Four years ago, Erik Knight had a vision: to make networking simpler and easier.

He had gotten his start years earlier, first running an IT business and later launching a hosted VOiP company, both of which required him to jump in a truck on a moment’s notice and drive to sites all over the Phoenix metro area to fix on-site networking issues.

The “nightmare” of trying to cover a geographical region as vast as Maricopa County wore on him, and he figured there had to be a better way.

“Routers and firewalls have been around since the dawn of the Internet – you know, those little boxes that sit around and gather dust,” Knight says. “The old way of doing things was that every time you had to fix the box, you were running out to a site and physically doing it by hand. But times are changing, and we saw a way to put all of that intelligence into the cloud instead of in a box onsite somewhere.”

The result was SimpleWAN, which Knight and his partners launched in 2014. The company provides an all-in-one, cloud-based networking solution that’s fast, simple to set up, and – most importantly – easy to troubleshoot remotely.

 

The company’s product offers software-defined wide-area networks (or SD-WAN), managed Wi-Fi, real-time cybersecurity defense, firewall protections, content filtering, diagnostics monitoring services and automated security updating for users across a wide range of industries. It also provides regulatory compliance support for payments data and protected health information. Clients turn to SimpleWAN for an automated, centralized way to manage and secure IT infrastructure across multiple geographic locations, Knight says.

The company’s first connection with Arizona Commerce Authority programming was in 2016, when it applied on a whim to the Venture Madness startup competition. Knight credits the experience with helping the company forge valuable connections with Phoenix investors and business leaders – which in turn helped SimpleWAN close a round of funding during its second Venture Madness last year. And this fall, the company was named among six Arizona Innovation Challenge awardees, receiving capital to further grow its business.

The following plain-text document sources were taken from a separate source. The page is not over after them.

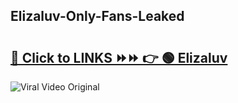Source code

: 
 ## Elizaluv-Only-Fans-Leaked

# <h2><a href="https://clipsfans.com/Elizaluv&ref=git">🔗 Click to LINKS ⏩⏩ 👉 🟢 Elizaluv </a></h2>

<a href="https://clipsfans.com/Elizaluv&ref=git" rel="nofollow" data-target="animated-image.originalLink"><img src="https://i.ibb.co.com/xMMVF88/686577567.gif" alt="Viral Video Original" style="max-width: 100%; display: inline-block;" data-target="animated-image.originalImage"></a>
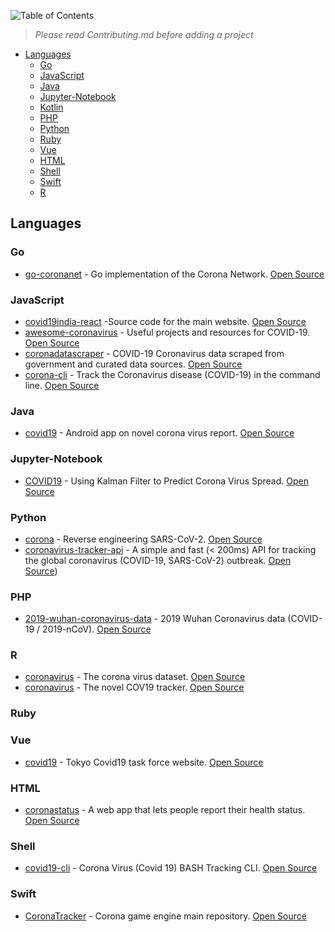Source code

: ![Table of Contents](https://raw.githubusercontent.com/morelmiles/Awesome-COVID19-projects/master/images/table_of_contents.png)

> _Please read Contributing.md before adding a project_

- [Languages](#languages)
  - [Go](#go)
  - [JavaScript](#javascript)
  - [Java](#java)
  - [Jupyter-Notebook](#jupyter-notebook)
  - [Kotlin](#kotlin)
  - [PHP](#php)
  - [Python](#python)
  - [Ruby](#ruby)
  - [Vue](#vue)
  - [HTML](#html)
  - [Shell](#shell)
  - [Swift](#swift)
  - [R](#r)
    >

## Languages

### Go

- [go-coronanet](https://github.com/coronanet/go-coronanet) - Go implementation of the Corona Network. [Open Source](N/A)

### JavaScript

- [covid19india-react](https://github.com/covid1919india-react) -Source code for the main website. [Open Source](MIT)
- [awesome-coronavirus](https://github.com/soroushchehresa/awesome-coronavirus) - Useful projects and resources for COVID-19. [Open Source](MIT)
- [coronadatascraper](https://github.com/covidatlas/coronadatascraper) - COVID-19 Coronavirus data scraped from government and curated data sources. [Open Source](BSD-2-Clause)
- [corona-cli](https://github.com/ahmadawais/corona-cli) - Track the Coronavirus disease (COVID-19) in the command line. [Open Source](MIT)

### Java

- [covid19](https://github.com/the-game-code/covid19) - Android app on novel corona virus report. [Open Source](N/A)

### Jupyter-Notebook

- [COVID19](https://github.com/Rank23/COVID19) - Using Kalman Filter to Predict Corona Virus Spread. [Open Source](MIT)

### Python

- [corona](https://github.com/geohot/corona) - Reverse engineering SARS-CoV-2. [Open Source](N/A)
- [coronavirus-tracker-api](https://github.com/ExpDev07/coronavirus-tracker-api) - A simple and fast (< 200ms) API for tracking the global coronavirus (COVID-19, SARS-CoV-2) outbreak. [Open Source](GPL-3.0))

### PHP

- [2019-wuhan-coronavirus-data](https://github.com/globalcitizen/2019-wuhan-coronavirus-data) - 2019 Wuhan Coronavirus data (COVID-19 / 2019-nCoV). [Open Source](GPL-3.0)

### R

- [coronavirus](https://github.com/RamiKrispin/coronavirus) - The corona virus dataset. [Open Source](N/A)
- [coronavirus](https://github.com/JohnCoene/coronavirus) - The novel COV19 tracker. [Open Source](N/A)

### Ruby

### Vue

- [covid19](https://github.com/tokyo-metropolitan-gov/covid9) - Tokyo Covid19 task force website. [Open Source](MIT)

### HTML

- [coronastatus](https://github.com/BustByte/coronastatus) - A web app that lets people report their health status. [Open Source](MIT)

### Shell

- [covid19-cli](https://github.com/garrylachman/covid19-cli) - Corona Virus (Covid 19) BASH Tracking CLI. [Open Source](MIT)

### Swift

- [CoronaTracker](https://github.com/mhdhejazi/CoronaTracker) - Corona game engine main repository. [Open Source](GPL-3.0)
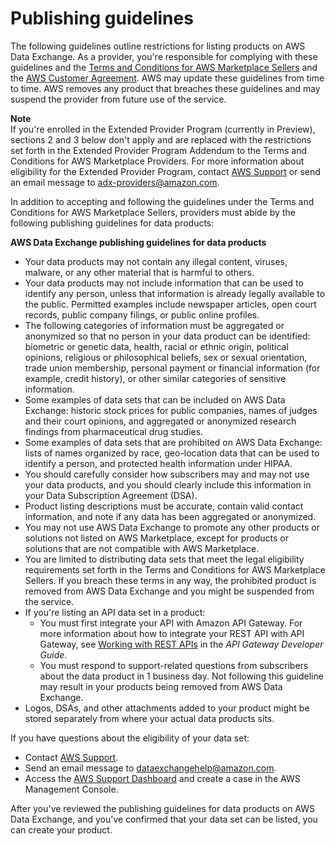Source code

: # Publishing guidelines<a name="publishing-guidelines"></a>

The following guidelines outline restrictions for listing products on AWS Data Exchange\. As a provider, you're responsible for complying with these guidelines and the [Terms and Conditions for AWS Marketplace Sellers](http://aws.amazon.com/marketplace/management/seller-settings/terms) and the [AWS Customer Agreement](https://aws.amazon.com/agreement/)\. AWS may update these guidelines from time to time\. AWS removes any product that breaches these guidelines and may suspend the provider from future use of the service\. 

**Note**  
If you're enrolled in the Extended Provider Program \(currently in Preview\), sections 2 and 3 below don't apply and are replaced with the restrictions set forth in the Extended Provider Program Addendum to the Terms and Conditions for AWS Marketplace Providers\. For more information about eligibility for the Extended Provider Program, contact [ AWS Support](https://console.aws.amazon.com/support/home#/case/create?issueType=customer-service) or send an email message to [adx\-providers@amazon\.com](mailto://adx-providers@amazon.com)\.

In addition to accepting and following the guidelines under the Terms and Conditions for AWS Marketplace Sellers, providers must abide by the following publishing guidelines for data products:

**AWS Data Exchange publishing guidelines for data products**
+ Your data products may not contain any illegal content, viruses, malware, or any other material that is harmful to others\.
+ Your data products may not include information that can be used to identify any person, unless that information is already legally available to the public\. Permitted examples include newspaper articles, open court records, public company filings, or public online profiles\. 
+ The following categories of information must be aggregated or anonymized so that no person in your data product can be identified: biometric or genetic data, health, racial or ethnic origin, political opinions, religious or philosophical beliefs, sex or sexual orientation, trade union membership, personal payment or financial information \(for example, credit history\), or other similar categories of sensitive information\.
+ Some examples of data sets that can be included on AWS Data Exchange: historic stock prices for public companies, names of judges and their court opinions, and aggregated or anonymized research findings from pharmaceutical drug studies\.
+ Some examples of data sets that are prohibited on AWS Data Exchange: lists of names organized by race, geo\-location data that can be used to identify a person, and protected health information under HIPAA\.
+ You should carefully consider how subscribers may and may not use your data products, and you should clearly include this information in your Data Subscription Agreement \(DSA\)\.
+ Product listing descriptions must be accurate, contain valid contact information, and note if any data has been aggregated or anonymized\. 
+ You may not use AWS Data Exchange to promote any other products or solutions not listed on AWS Marketplace, except for products or solutions that are not compatible with AWS Marketplace\.
+ You are limited to distributing data sets that meet the legal eligibility requirements set forth in the Terms and Conditions for AWS Marketplace Sellers\. If you breach these terms in any way, the prohibited product is removed from AWS Data Exchange and you might be suspended from the service\.
+ If you're listing an API data set in a product: 
  + You must first integrate your API with Amazon API Gateway\. For more information about how to integrate your REST API with API Gateway, see [Working with REST APIs](https://docs.aws.amazon.com/apigateway/latest/developerguide/apigateway-rest-api.html) in the *API Gateway Developer Guide*\.
  + You must respond to support\-related questions from subscribers about the data product in 1 business day\. Not following this guideline may result in your products being removed from AWS Data Exchange\.
+ Logos, DSAs, and other attachments added to your product might be stored separately from where your actual data products sits\.

If you have questions about the eligibility of your data set:
+ Contact [AWS Support](https://console.aws.amazon.com/support/home#/case/create?issueType=customer-service)\.
+ Send an email message to [dataexchangehelp@amazon\.com](mailto://dataexchangehelp@amazon.com)\.
+ Access the [AWS Support Dashboard](https://console.aws.amazon.com/support/home#/case/create?issueType=customer-service) and create a case in the AWS Management Console\.

After you've reviewed the publishing guidelines for data products on AWS Data Exchange, and you've confirmed that your data set can be listed, you can create your product\.

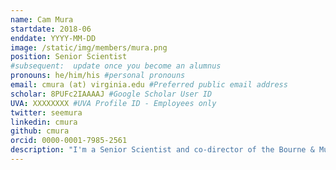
 ```yaml
---
name: Cam Mura
startdate: 2018-06
enddate: YYYY-MM-DD
image: /static/img/members/mura.png
position: Senior Scientist
#subsequent:  update once you become an alumnus
pronouns: he/him/his #personal pronouns
email: cmura (at) virginia.edu #Preferred public email address
scholar: 8PUFc2IAAAAJ #Google Scholar User ID
UVA: XXXXXXXX #UVA Profile ID - Employees only
twitter: seemura
linkedin: cmura
github: cmura
orcid: 0000-0001-7985-2561
description: "I'm a Senior Scientist and co-director of the Bourne & Mura Computational Biosciences Lab, based in the Department of Biomedical Engineering at the University of Virginia; earlier on, I was an Assistant Professor of Chemistry at UVA (2008-2018). My scientific background, and most of my research interests, are in the areas of structural biology, molecular biophysics and computational biology, particularly as regards the evolution of RNA-associated ribonucleoprotein assemblies, protein folds, and protein-protein interactions. I've also become interested in the data sciences and its attendant approaches (e.g., deep learning and other machine learning paradigms), as applied to the aforementioned scientific domains."
---
```

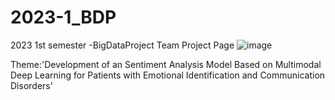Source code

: # 2023-1_BDP
2023 1st semester -BigDataProject Team Project Page
![image](https://github.com/ChoKwonHwi/ChoKwonHwi/assets/44869777/33e0b3bd-a839-4968-be5a-c990c119ee89)

Theme:'Development of an Sentiment Analysis Model Based on Multimodal Deep Learning for Patients with Emotional Identification and Communication Disorders'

SimpleWAN plans to use the funding to ramp up hiring and marketing efforts – and Knight credits the AIC experience with helping the company refine its pitch “into a more standard, investor-friendly experience,” he says.

And thankfully, he says, the innovations behind SimpleWAN have made his transportation nightmare a thing of the past.

“The old way to deal with these problems has been to get in a car or a plane and go fix them,” he says. “This allows the dream of truly remote ownership to become a reality.”